Pose landmark coordinates
◇ ◇ ◇ ◇
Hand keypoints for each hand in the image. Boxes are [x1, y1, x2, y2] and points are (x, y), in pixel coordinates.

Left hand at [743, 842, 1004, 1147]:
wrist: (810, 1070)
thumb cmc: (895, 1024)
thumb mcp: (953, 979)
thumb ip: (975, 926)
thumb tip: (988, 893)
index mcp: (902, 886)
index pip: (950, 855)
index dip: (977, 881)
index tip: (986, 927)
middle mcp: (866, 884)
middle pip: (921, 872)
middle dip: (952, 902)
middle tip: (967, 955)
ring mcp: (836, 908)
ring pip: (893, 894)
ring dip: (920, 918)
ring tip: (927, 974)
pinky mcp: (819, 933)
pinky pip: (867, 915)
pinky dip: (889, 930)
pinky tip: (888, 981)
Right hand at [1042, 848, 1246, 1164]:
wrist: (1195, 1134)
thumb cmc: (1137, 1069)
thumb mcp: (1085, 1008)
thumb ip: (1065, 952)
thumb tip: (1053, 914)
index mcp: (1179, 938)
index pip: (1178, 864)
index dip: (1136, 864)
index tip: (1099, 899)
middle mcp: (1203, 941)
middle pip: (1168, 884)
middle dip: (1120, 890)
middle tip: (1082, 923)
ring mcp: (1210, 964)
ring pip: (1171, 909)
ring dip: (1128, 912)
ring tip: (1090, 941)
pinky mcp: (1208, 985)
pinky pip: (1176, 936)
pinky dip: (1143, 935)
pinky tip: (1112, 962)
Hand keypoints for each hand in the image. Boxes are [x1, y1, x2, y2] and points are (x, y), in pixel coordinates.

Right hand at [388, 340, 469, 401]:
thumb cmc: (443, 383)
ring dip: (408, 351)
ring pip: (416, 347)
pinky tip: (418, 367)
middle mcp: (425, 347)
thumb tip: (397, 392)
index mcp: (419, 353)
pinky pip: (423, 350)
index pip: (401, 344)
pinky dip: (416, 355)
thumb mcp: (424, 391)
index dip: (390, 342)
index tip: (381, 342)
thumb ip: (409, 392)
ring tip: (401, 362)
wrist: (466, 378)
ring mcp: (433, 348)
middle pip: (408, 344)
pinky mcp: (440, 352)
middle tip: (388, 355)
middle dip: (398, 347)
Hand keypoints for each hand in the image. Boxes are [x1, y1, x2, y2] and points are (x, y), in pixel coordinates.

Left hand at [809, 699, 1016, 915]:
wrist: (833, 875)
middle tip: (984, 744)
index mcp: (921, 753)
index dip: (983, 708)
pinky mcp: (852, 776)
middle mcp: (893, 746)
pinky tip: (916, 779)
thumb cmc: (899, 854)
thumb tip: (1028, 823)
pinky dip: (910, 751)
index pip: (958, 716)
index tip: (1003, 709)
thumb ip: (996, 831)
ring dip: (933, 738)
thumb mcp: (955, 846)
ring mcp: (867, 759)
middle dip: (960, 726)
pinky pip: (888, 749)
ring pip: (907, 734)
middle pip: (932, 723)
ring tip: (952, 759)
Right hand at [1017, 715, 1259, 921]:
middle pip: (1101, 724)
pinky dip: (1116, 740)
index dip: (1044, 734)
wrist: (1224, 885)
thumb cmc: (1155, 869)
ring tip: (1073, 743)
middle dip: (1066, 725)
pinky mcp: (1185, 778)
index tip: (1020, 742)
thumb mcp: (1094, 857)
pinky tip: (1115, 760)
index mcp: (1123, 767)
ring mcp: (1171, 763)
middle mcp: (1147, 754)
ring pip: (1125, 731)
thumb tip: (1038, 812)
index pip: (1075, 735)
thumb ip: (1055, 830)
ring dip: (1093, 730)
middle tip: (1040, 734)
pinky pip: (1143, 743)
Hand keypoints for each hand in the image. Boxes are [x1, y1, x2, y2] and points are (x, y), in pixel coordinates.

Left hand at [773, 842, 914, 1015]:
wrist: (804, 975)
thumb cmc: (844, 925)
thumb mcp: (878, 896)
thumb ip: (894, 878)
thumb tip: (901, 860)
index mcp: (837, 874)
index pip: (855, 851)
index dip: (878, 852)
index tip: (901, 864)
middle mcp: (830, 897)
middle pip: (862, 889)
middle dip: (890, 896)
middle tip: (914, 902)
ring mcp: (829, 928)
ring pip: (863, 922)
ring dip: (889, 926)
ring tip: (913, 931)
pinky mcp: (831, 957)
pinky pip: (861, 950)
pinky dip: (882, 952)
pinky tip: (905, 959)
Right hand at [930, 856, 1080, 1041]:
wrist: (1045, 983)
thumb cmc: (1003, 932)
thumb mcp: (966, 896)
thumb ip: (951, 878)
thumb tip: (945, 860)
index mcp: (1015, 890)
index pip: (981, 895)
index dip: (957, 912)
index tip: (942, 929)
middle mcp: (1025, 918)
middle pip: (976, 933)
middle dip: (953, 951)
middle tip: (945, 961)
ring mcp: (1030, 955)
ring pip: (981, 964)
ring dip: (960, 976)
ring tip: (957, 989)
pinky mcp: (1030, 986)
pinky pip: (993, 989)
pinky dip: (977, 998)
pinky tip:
◇ ◇ ◇ ◇
_PROMPT_: As listed above, the lines from the line with "pinky tip: (1112, 962)" to the line with "ring tip: (952, 759)" are to be echoed exactly, with both ends included and nothing added.

_EXERCISE RESPONSE_:
pinky tip: (1112, 962)
Hand keypoints for each hand in the image. Boxes are [x1, y1, x2, y2] and points are (x, y), in pixel coordinates.

Right hand at [388, 340, 469, 401]:
thumb cmc: (443, 383)
ring dip: (408, 351)
ring pip: (416, 347)
pinky tip: (418, 367)
middle mcp: (425, 347)
thumb tip: (397, 392)
index mcp: (419, 353)
pinky pip: (423, 350)
index pip: (401, 344)
pinky dip: (416, 355)
thumb mcp: (424, 391)
index dip: (390, 342)
index tip: (381, 342)
thumb ip: (409, 392)
ring tip: (401, 362)
wrist: (466, 378)
ring mcp: (433, 348)
middle pip: (408, 344)
pinky mcp: (440, 352)
middle tip: (388, 355)
middle dip: (398, 347)
Hand keypoints for each hand in the image. Boxes are [x1, y1, x2, y2] and points are (x, y), in pixel coordinates.

Left hand at [809, 699, 1016, 915]:
wrist: (833, 875)
middle tip: (984, 744)
index mcp: (921, 753)
index dip: (983, 708)
pinky mcp: (852, 776)
middle mcp: (893, 746)
pinky tip: (916, 779)
thumb cmc: (899, 854)
thumb tip: (1028, 823)
pinky dip: (910, 751)
index pip: (958, 716)
index tip: (1003, 709)
thumb ip: (996, 831)
ring dip: (933, 738)
thumb mcp: (955, 846)
ring mcp: (867, 759)
middle dip: (960, 726)
pinky pip: (888, 749)
ring pip: (907, 734)
middle pip: (932, 723)
ring tip: (952, 759)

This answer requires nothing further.